The recent #YesAllWomen movement provides a similar example of young people taking to social media to challenge conventional narratives around gender stereotypes and unequal experiences.
The viral social media campaign evolved after the Isla Vista killings when a young man in California went on a rampage and cited the hatred of women as a factor in his actions.
The accusations of misogyny prompted men to argue that #NotAllMen are like that, but that quickly spawned the #YesAllWomen trend in reaction to assert while not all men are violent, all women experience sexism and misogyny on a regular basis.
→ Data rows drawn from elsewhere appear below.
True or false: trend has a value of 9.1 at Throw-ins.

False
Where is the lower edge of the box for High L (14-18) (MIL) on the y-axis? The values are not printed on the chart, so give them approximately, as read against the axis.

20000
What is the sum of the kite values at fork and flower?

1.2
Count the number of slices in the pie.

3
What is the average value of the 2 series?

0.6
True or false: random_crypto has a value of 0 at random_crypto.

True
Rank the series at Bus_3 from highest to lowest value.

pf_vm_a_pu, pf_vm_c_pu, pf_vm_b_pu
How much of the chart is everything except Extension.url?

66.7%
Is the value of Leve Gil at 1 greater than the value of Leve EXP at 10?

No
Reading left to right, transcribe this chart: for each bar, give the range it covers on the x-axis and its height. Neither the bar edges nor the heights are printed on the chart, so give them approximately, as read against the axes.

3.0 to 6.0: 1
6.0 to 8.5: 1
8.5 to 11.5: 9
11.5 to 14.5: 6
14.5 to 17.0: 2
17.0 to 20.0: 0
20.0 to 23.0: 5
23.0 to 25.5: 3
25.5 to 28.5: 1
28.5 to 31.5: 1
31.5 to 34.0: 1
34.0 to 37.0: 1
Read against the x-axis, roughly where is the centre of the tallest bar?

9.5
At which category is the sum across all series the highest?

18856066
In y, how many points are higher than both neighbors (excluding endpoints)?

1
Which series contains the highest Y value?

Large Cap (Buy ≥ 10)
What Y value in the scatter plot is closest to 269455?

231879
Many men joined in with the #YesAllWomen trend, and that willingness among many young men and women to work together is a big part of where feminism will move in the future, said She.
"[Emma Watson's speech] conveys to women that this idea of feminism and inclusivity — it's complex. It's not black or white. It's not male or female," She said. "It keeps the conversation going and I think that's important to keep in the forefront of everybody's minds."